=== DATA RECORDS ===
....................
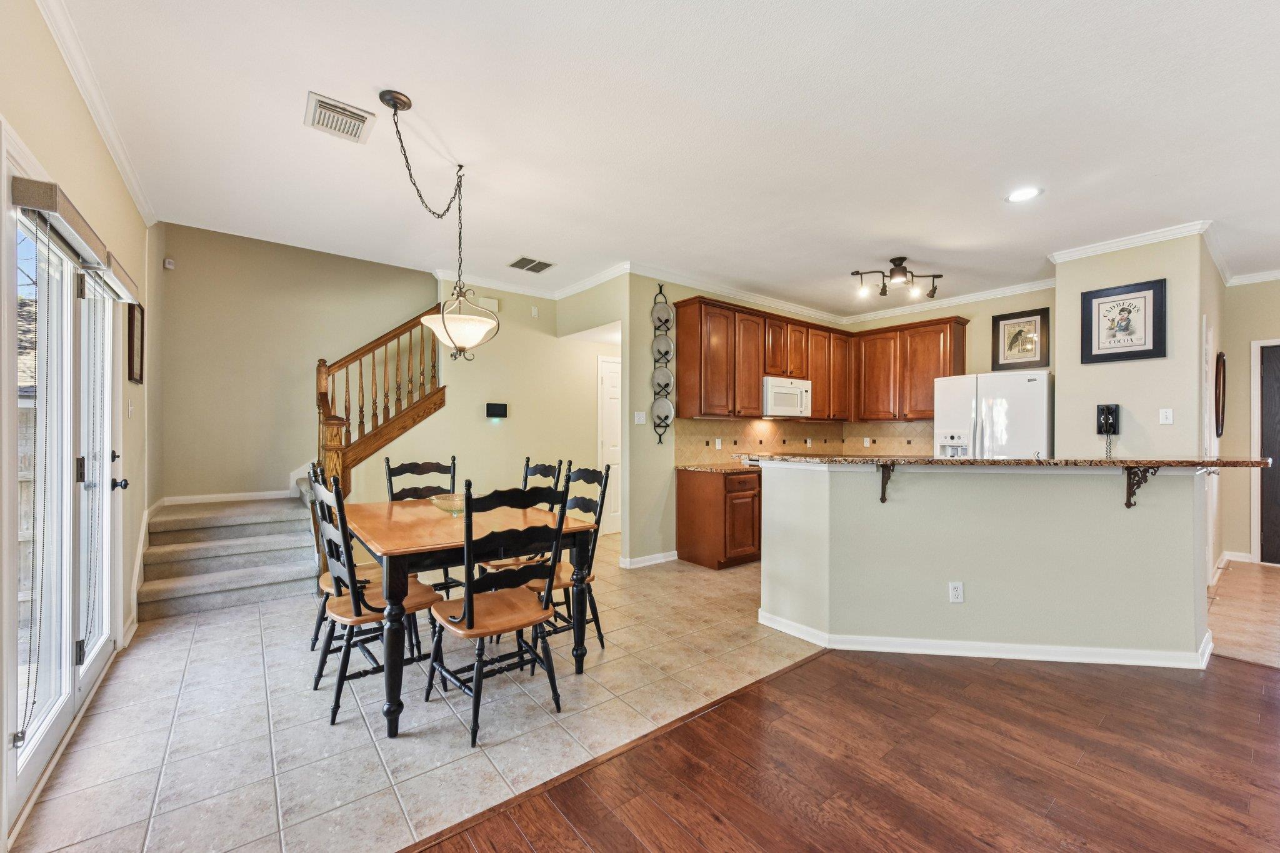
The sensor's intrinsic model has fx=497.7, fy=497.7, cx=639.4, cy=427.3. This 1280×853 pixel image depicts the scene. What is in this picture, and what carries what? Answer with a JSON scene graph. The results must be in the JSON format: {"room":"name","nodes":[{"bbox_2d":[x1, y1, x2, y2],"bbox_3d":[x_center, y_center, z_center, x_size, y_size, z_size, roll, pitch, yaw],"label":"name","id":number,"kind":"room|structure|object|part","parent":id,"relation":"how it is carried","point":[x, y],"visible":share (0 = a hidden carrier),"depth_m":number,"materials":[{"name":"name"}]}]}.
{"room":"dining room","nodes":[
{"label":"dining room","id":0,"kind":"room"},
{"bbox_2d":[0,0,154,833],"bbox_3d":[-1.396,-0.203,0.787,0.141,2.950,7.462,0,0,-38],"label":"left wall","id":1,"kind":"structure","parent":0,"point":[124,200],"depth_m":2.35,"materials":[{"name":"beige paint"}]},
{"bbox_2d":[8,180,124,822],"bbox_3d":[-2.460,0.209,2.144,0.147,2.065,1.675,0,0,-38],"label":"french door","id":2,"kind":"structure","parent":1,"relation":"in","point":[94,655],"depth_m":2.01,"materials":[{"name":"white glass"}]},
{"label":"door handle","id":3,"kind":"part","parent":2,"relation":"part of","materials":[{"name":"black metal"}]},
{"bbox_2d":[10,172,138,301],"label":"door blind","id":4,"kind":"object","parent":1,"relation":"attached to","point":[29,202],"visible":0.85,"depth_m":1.81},
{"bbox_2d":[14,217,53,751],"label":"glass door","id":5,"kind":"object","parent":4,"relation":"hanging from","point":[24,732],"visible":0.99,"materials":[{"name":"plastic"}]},
{"bbox_2d":[34,0,156,223],"bbox_3d":[-1.815,-1.468,1.421,0.070,0.089,5.564,0,0,-38],"label":"crown molding","id":6,"kind":"structure","parent":1,"relation":"attached to","point":[86,98],"depth_m":2.24,"materials":[{"name":"white paint"}]},
{"bbox_2d":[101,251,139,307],"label":"door blind","id":7,"kind":"object","parent":1,"relation":"attached to","point":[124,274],"visible":0.44,"depth_m":2.43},
{"bbox_2d":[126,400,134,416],"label":"light switch","id":8,"kind":"object","parent":1,"relation":"attached to","point":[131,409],"visible":0.98,"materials":[{"name":"white plastic"}]},
{"bbox_2d":[125,301,144,383],"bbox_3d":[-3.216,-0.533,3.177,0.028,0.489,0.360,0,0,-38],"label":"framed picture","id":9,"kind":"object","parent":1,"relation":"attached to","point":[141,376],"visible":0.9,"depth_m":3.17,"materials":[{"name":"brown wood"}]},
{"bbox_2d":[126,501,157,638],"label":"baseboard","id":10,"kind":"structure","parent":1,"relation":"attached to","point":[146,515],"depth_m":3.37,"materials":[{"name":"white paint"}]},
{"bbox_2d":[160,223,436,506],"bbox_3d":[-3.071,-0.338,4.895,2.306,3.253,0.132,0,0,-38],"label":"stairwell wall","id":11,"kind":"structure","parent":0,"point":[322,259],"depth_m":4.58,"materials":[{"name":"beige paint"}]},
{"bbox_2d":[163,256,175,269],"bbox_3d":[-4.149,-1.448,4.394,0.056,0.091,0.059,0,0,-38],"label":"motion sensor","id":12,"kind":"object","parent":11,"relation":"attached to","point":[166,264],"visible":0.98,"depth_m":4.37,"materials":[{"name":"white"}]},
{"bbox_2d":[159,490,291,505],"bbox_3d":[-3.608,0.633,4.519,1.103,0.090,0.016,0,0,-38],"label":"baseboard","id":13,"kind":"structure","parent":11,"relation":"attached to","point":[241,498],"depth_m":4.42,"materials":[{"name":"white paint"}]},
{"bbox_2d":[8,532,821,852],"bbox_3d":[-0.121,1.292,4.008,5.940,0.058,3.777,0,0,-38],"label":"tile floor","id":14,"kind":"structure","parent":0,"point":[154,642],"depth_m":2.13,"materials":[{"name":"beige tile"}]},
{"bbox_2d":[136,491,319,623],"bbox_3d":[-2.476,-0.001,4.631,3.240,2.448,1.749,0,0,-38],"label":"staircase","id":15,"kind":"structure","parent":14,"relation":"on","point":[246,583],"depth_m":3.80,"materials":[{"name":"carpet"}]},
{"bbox_2d":[313,310,444,498],"bbox_3d":[-2.283,-0.044,4.401,1.019,2.476,0.578,0,0,-38],"label":"stair railing","id":16,"kind":"object","parent":15,"relation":"on","point":[319,374],"visible":0.73,"depth_m":4.26,"materials":[{"name":"brown wood"}]},
{"bbox_2d":[306,458,386,657],"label":"dining chair","id":17,"kind":"object","parent":14,"relation":"on","point":[322,578],"visible":0.28,"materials":[{"name":"wood"}]},
{"bbox_2d":[306,466,443,729],"bbox_3d":[-1.237,0.743,2.349,0.505,1.021,0.482,0,0,-38],"label":"dining chair","id":18,"kind":"object","parent":14,"relation":"on","point":[359,615],"visible":0.8,"depth_m":2.22,"materials":[{"name":"wood"}]},
{"bbox_2d":[382,455,458,592],"bbox_3d":[-1.469,0.745,3.420,0.461,1.054,0.525,0,0,-38],"label":"dining chair","id":19,"kind":"object","parent":14,"relation":"on","point":[454,464],"visible":0.31,"depth_m":3.56,"materials":[{"name":"wood"}]},
{"bbox_2d":[344,496,601,737],"bbox_3d":[-1.008,0.878,2.764,0.993,0.767,1.387,0,0,-38],"label":"dining table","id":20,"kind":"object","parent":14,"relation":"on","point":[392,550],"visible":0.77,"depth_m":2.32,"materials":[{"name":"brown wood"}]},
{"bbox_2d":[430,492,467,514],"bbox_3d":[-1.072,0.450,2.917,0.282,0.092,0.284,0,0,-38],"label":"glass bowl","id":21,"kind":"object","parent":20,"relation":"on","point":[444,505],"visible":0.73,"depth_m":2.85,"materials":[{"name":"clear glass"}]},
{"bbox_2d":[427,480,572,746],"bbox_3d":[-0.628,0.748,2.212,0.480,1.025,0.522,0,0,-38],"label":"dining chair","id":22,"kind":"object","parent":14,"relation":"on","point":[472,612],"visible":0.98,"depth_m":2.11,"materials":[{"name":"wood"}]},
{"bbox_2d":[476,456,563,576],"bbox_3d":[-0.845,0.742,3.334,0.518,1.047,0.462,0,0,-38],"label":"dining chair","id":23,"kind":"object","parent":14,"relation":"on","point":[502,565],"visible":0.27,"depth_m":3.36,"materials":[{"name":"black wood"}]},
{"bbox_2d":[523,462,611,655],"bbox_3d":[-0.483,0.746,2.856,0.524,1.037,0.478,0,0,-38],"label":"dining chair","id":24,"kind":"object","parent":14,"relation":"on","point":[579,505],"visible":0.51,"depth_m":2.84,"materials":[{"name":"wood"}]},
{"bbox_2d":[676,466,763,570],"bbox_3d":[1.023,0.830,4.891,1.132,0.873,0.662,0,0,-38],"label":"base cabinet","id":25,"kind":"object","parent":14,"relation":"on","point":[690,500],"visible":0.67,"depth_m":4.50,"materials":[{"name":"brown wood"}]},
{"bbox_2d":[675,461,760,473],"bbox_3d":[1.119,0.389,4.956,1.458,0.037,0.701,0,0,-38],"label":"countertop","id":26,"kind":"structure","parent":25,"relation":"on","point":[707,469],"depth_m":4.61,"materials":[{"name":"stone"}]},
{"bbox_2d":[931,370,1053,458],"bbox_3d":[3.465,0.371,4.840,0.827,1.746,0.919,0,0,-38],"label":"refrigerator","id":27,"kind":"object","parent":14,"relation":"on","point":[995,414],"visible":0.48,"depth_m":4.54,"materials":[{"name":"white metal"}]},
{"bbox_2d":[376,270,621,557],"bbox_3d":[-1.312,-0.123,5.084,2.140,2.790,0.376,0,0,-38],"label":"stair wall","id":28,"kind":"structure","parent":0,"point":[529,329],"depth_m":4.98,"materials":[{"name":"beige paint"}]},
{"bbox_2d":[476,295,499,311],"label":"door chime","id":29,"kind":"object","parent":28,"relation":"attached to","point":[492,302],"visible":0.78,"depth_m":4.89,"materials":[{"name":"white plastic"}]},
{"bbox_2d":[485,401,507,418],"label":"thermostat","id":30,"kind":"object","parent":28,"relation":"attached to","point":[497,411],"visible":0.98,"depth_m":4.89,"materials":[{"name":"black plastic"}]},
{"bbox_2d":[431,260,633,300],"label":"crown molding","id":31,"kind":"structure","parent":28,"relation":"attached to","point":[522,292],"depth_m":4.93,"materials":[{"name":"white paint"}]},
{"bbox_2d":[530,305,539,316],"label":"wall sensor","id":32,"kind":"object","parent":28,"relation":"attached to","point":[534,312],"visible":0.99,"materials":[{"name":"white"}]},
{"bbox_2d":[597,353,621,536],"bbox_3d":[-0.131,0.238,6.136,0.944,2.084,0.090,0,0,-38],"label":"white door","id":33,"kind":"structure","parent":28,"relation":"in","point":[609,379],"depth_m":5.97,"materials":[{"name":"white paint"}]},
{"bbox_2d":[42,0,1279,316],"bbox_3d":[1.773,-1.535,2.872,7.853,0.117,7.293,0,0,-38],"label":"ceiling","id":34,"kind":"structure","parent":0,"point":[557,249],"depth_m":2.47,"materials":[{"name":"white paint"}]},
{"bbox_2d":[305,91,375,143],"bbox_3d":[-1.437,-1.475,2.394,0.249,0.017,0.301,0,0,-38],"label":"ceiling vent","id":35,"kind":"object","parent":34,"relation":"attached to","point":[324,103],"visible":0.99,"depth_m":2.38,"materials":[{"name":"white metal"}]},
{"bbox_2d":[377,86,498,360],"bbox_3d":[-1.013,-0.945,2.565,0.529,1.194,0.503,0,0,-38],"label":"pendant light","id":36,"kind":"object","parent":34,"relation":"hanging from","point":[382,98],"visible":1,"depth_m":2.55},
{"bbox_2d":[506,255,554,272],"bbox_3d":[-0.983,-1.463,4.472,0.331,0.012,0.310,0,0,-38],"label":"ceiling vent","id":37,"kind":"object","parent":34,"relation":"attached to","point":[524,259],"visible":0.99,"depth_m":4.45,"materials":[{"name":"metal"}]},
{"bbox_2d":[850,256,941,299],"bbox_3d":[2.256,-1.328,4.371,0.829,0.289,0.271,0,0,-7],"label":"track light","id":38,"kind":"object","parent":34,"relation":"attached to","point":[892,259],"visible":1,"depth_m":4.35,"materials":[{"name":"black metal"}]},
{"bbox_2d":[1005,186,1041,202],"bbox_3d":[2.405,-1.460,3.123,0.194,0.008,0.196,0,0,-38],"label":"recessed light","id":39,"kind":"object","parent":34,"relation":"in","point":[1023,195],"visible":0.99,"depth_m":3.12,"materials":[{"name":"white"}]},
{"bbox_2d":[623,275,848,568],"bbox_3d":[1.155,-0.084,5.549,3.163,2.732,0.125,0,0,-38],"label":"kitchen side wall","id":40,"kind":"structure","parent":0,"point":[680,292],"depth_m":4.66,"materials":[{"name":"beige paint"}]},
{"bbox_2d":[634,410,646,423],"bbox_3d":[0.007,-0.089,4.613,0.109,0.113,0.018,0,0,-38],"label":"light switch","id":41,"kind":"object","parent":40,"relation":"attached to","point":[640,416],"visible":0.99,"depth_m":4.61,"materials":[{"name":"white plastic"}]},
{"bbox_2d":[618,550,679,568],"bbox_3d":[0.105,1.229,4.642,0.657,0.085,0.167,0,0,-38],"label":"baseboard","id":42,"kind":"structure","parent":40,"relation":"attached to","point":[660,555],"depth_m":4.60,"materials":[{"name":"white paint"}]},
{"bbox_2d":[649,283,674,443],"bbox_3d":[0.205,-0.598,4.651,0.204,1.480,0.157,0,0,-38],"label":"plate rack","id":43,"kind":"object","parent":40,"relation":"attached to","point":[660,439],"visible":0.97,"depth_m":4.64,"materials":[{"name":"metal"}]},
{"bbox_2d":[651,305,672,333],"bbox_3d":[0.204,-1.002,4.590,0.221,0.254,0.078,0,0,-38],"label":"plate","id":44,"kind":"object","parent":43,"relation":"in","point":[662,312],"visible":0.87,"depth_m":4.59,"materials":[{"name":"ceramic"}]},
{"bbox_2d":[652,336,672,361],"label":"plate","id":45,"kind":"object","parent":43,"relation":"in","point":[662,349],"visible":0.86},
{"bbox_2d":[651,365,673,390],"bbox_3d":[0.211,-0.483,4.661,0.193,0.224,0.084,0,0,-38],"label":"plate","id":46,"kind":"object","parent":43,"relation":"in","point":[662,384],"visible":0.94,"depth_m":4.66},
{"bbox_2d":[651,396,673,424],"bbox_3d":[0.209,-0.166,4.645,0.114,0.256,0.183,0,0,-38],"label":"plate","id":47,"kind":"object","parent":43,"relation":"in","point":[660,409],"visible":0.96,"depth_m":4.66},
{"bbox_2d":[431,260,1051,326],"bbox_3d":[1.368,-1.403,4.107,4.868,0.102,4.380,0,0,-38],"label":"crown molding","id":48,"kind":"structure","parent":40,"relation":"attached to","point":[787,307],"depth_m":5.13,"materials":[{"name":"white paint"}]},
{"bbox_2d":[675,417,931,463],"bbox_3d":[2.071,0.137,5.374,2.646,0.469,0.854,0,0,-38],"label":"tile backsplash","id":49,"kind":"structure","parent":40,"relation":"attached to","point":[897,431],"depth_m":5.76,"materials":[{"name":"beige tile"}]},
{"bbox_2d":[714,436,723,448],"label":"wall outlet","id":50,"kind":"object","parent":49,"relation":"attached to","point":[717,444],"visible":0.99,"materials":[{"name":"white plastic"}]},
{"bbox_2d":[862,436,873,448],"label":"wall outlet","id":51,"kind":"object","parent":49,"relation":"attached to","point":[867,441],"visible":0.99,"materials":[{"name":"white plastic"}]},
{"bbox_2d":[670,295,964,420],"bbox_3d":[1.994,-0.650,5.388,3.118,1.117,1.044,0,0,-38],"label":"upper cabinets","id":52,"kind":"object","parent":40,"relation":"attached to","point":[757,374],"visible":0.89,"depth_m":5.23,"materials":[{"name":"brown wood"}]},
{"bbox_2d":[761,375,811,417],"bbox_3d":[1.478,-0.319,5.326,0.709,0.400,0.447,0,0,-38],"label":"microwave","id":53,"kind":"object","parent":52,"relation":"attached to","point":[800,389],"visible":0.83,"depth_m":5.14,"materials":[{"name":"white plastic"}]},
{"bbox_2d":[406,648,1279,852],"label":"wood floor","id":54,"kind":"structure","parent":0,"point":[1268,702],"depth_m":1.82,"materials":[{"name":"brown wood"}]},
{"bbox_2d":[845,286,1058,453],"bbox_3d":[3.455,-0.095,5.637,0.129,2.741,2.383,0,0,-38],"label":"kitchen back wall","id":55,"kind":"structure","parent":0,"point":[988,352],"depth_m":5.29,"materials":[{"name":"beige paint"}]},
{"bbox_2d":[991,307,1049,370],"bbox_3d":[3.824,-0.878,5.010,0.029,0.590,0.427,0,0,-38],"label":"framed picture","id":56,"kind":"object","parent":55,"relation":"attached to","point":[1000,319],"visible":1,"depth_m":5.00},
{"bbox_2d":[755,459,1211,663],"bbox_3d":[1.951,0.751,3.159,1.266,1.088,1.779,0,0,-38],"label":"half wall","id":57,"kind":"structure","parent":0,"point":[965,498],"depth_m":2.75,"materials":[{"name":"paint"}]},
{"bbox_2d":[878,463,894,502],"bbox_3d":[1.397,0.321,2.802,0.037,0.220,0.200,0,0,7],"label":"bracket","id":58,"kind":"object","parent":57,"relation":"attached to","point":[882,498],"visible":0.93,"depth_m":2.83,"materials":[{"name":"brown metal"}]},
{"bbox_2d":[948,581,964,603],"bbox_3d":[1.754,0.913,2.758,0.068,0.115,0.009,0,0,7],"label":"wall outlet","id":59,"kind":"object","parent":57,"relation":"attached to","point":[955,593],"visible":0.98,"depth_m":2.76,"materials":[{"name":"white plastic"}]},
{"bbox_2d":[756,608,1211,668],"bbox_3d":[1.993,1.223,3.172,1.467,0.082,1.708,0,0,-38],"label":"baseboard","id":60,"kind":"structure","parent":57,"relation":"attached to","point":[922,642],"depth_m":2.74,"materials":[{"name":"white paint"}]},
{"bbox_2d":[747,453,1274,468],"bbox_3d":[2.061,0.192,3.258,1.267,0.040,1.952,0,0,-38],"label":"bar countertop","id":61,"kind":"structure","parent":57,"relation":"attached to","point":[930,461],"depth_m":2.64,"materials":[{"name":"brown stone"}]},
{"bbox_2d":[1122,465,1159,508],"bbox_3d":[2.578,0.312,2.554,0.053,0.222,0.176,0,0,8],"label":"bracket","id":62,"kind":"object","parent":57,"relation":"attached to","point":[1128,505],"visible":0.94,"depth_m":2.60,"materials":[{"name":"brown metal"}]},
{"bbox_2d":[1050,230,1216,456],"bbox_3d":[4.154,-0.089,4.238,1.095,2.688,0.968,0,0,-38],"label":"partition wall","id":63,"kind":"structure","parent":0,"point":[1060,436],"depth_m":3.83,"materials":[{"name":"beige paint"}]},
{"bbox_2d":[1096,404,1121,458],"bbox_3d":[3.567,0.033,3.800,0.129,0.415,0.130,0,0,-38],"label":"wall phone","id":64,"kind":"object","parent":63,"relation":"attached to","point":[1103,409],"visible":0.99,"depth_m":3.80,"materials":[{"name":"black plastic"}]},
{"bbox_2d":[1078,278,1166,363],"bbox_3d":[3.714,-0.806,3.841,0.029,0.599,0.456,0,0,-38],"label":"framed picture","id":65,"kind":"object","parent":63,"relation":"attached to","point":[1120,309],"visible":1,"depth_m":3.83,"materials":[{"name":"black wood"}]},
{"bbox_2d":[1046,219,1215,265],"bbox_3d":[3.700,-1.405,3.804,0.086,0.085,0.988,0,0,-38],"label":"crown molding","id":66,"kind":"structure","parent":63,"relation":"attached to","point":[1145,237],"depth_m":3.75,"materials":[{"name":"white paint"}]},
{"bbox_2d":[1158,408,1173,424],"bbox_3d":[3.967,-0.082,3.752,0.019,0.115,0.071,0,0,-38],"label":"light switch","id":67,"kind":"object","parent":63,"relation":"attached to","point":[1168,416],"visible":0.98,"depth_m":3.75,"materials":[{"name":"white plastic"}]},
{"bbox_2d":[1213,351,1226,438],"bbox_3d":[4.901,-0.269,4.212,0.489,0.717,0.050,0,0,-38],"label":"oval mirror","id":68,"kind":"object","parent":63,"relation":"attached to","point":[1220,371],"visible":0.98,"depth_m":4.13,"materials":[{"name":"brown mirror"}]},
{"bbox_2d":[1206,559,1279,669],"bbox_3d":[5.185,1.306,3.093,3.109,0.061,3.425,0,0,-38],"label":"hallway floor","id":69,"kind":"structure","parent":0,"point":[1270,578],"depth_m":3.41,"materials":[{"name":"brown"}]},
{"bbox_2d":[1218,276,1279,566],"bbox_3d":[6.741,-0.082,3.597,0.126,2.730,3.550,0,0,-38],"label":"right wall","id":70,"kind":"structure","parent":0,"point":[1238,394],"depth_m":4.74,"materials":[{"name":"beige paint"}]},
{"bbox_2d":[1208,550,1253,584],"bbox_3d":[5.284,1.225,4.319,0.923,0.093,0.169,0,0,-38],"label":"baseboard","id":71,"kind":"structure","parent":70,"relation":"attached to","point":[1228,558],"depth_m":4.42,"materials":[{"name":"white paint"}]},
{"bbox_2d":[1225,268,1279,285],"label":"crown molding","id":72,"kind":"structure","parent":70,"relation":"attached to","point":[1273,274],"depth_m":4.66,"materials":[{"name":"white paint"}]},
{"bbox_2d":[1255,340,1279,565],"bbox_3d":[6.103,0.250,4.367,0.098,2.068,0.984,0,0,-38],"label":"front door","id":73,"kind":"structure","parent":70,"relation":"in","point":[1275,560],"depth_m":4.66,"materials":[{"name":"brown wood"}]}
]}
....................
For the entries above, please state how many lines contain the string "plate"; give the number and nothing else.

=== EXERCISE OUTPUT ===
5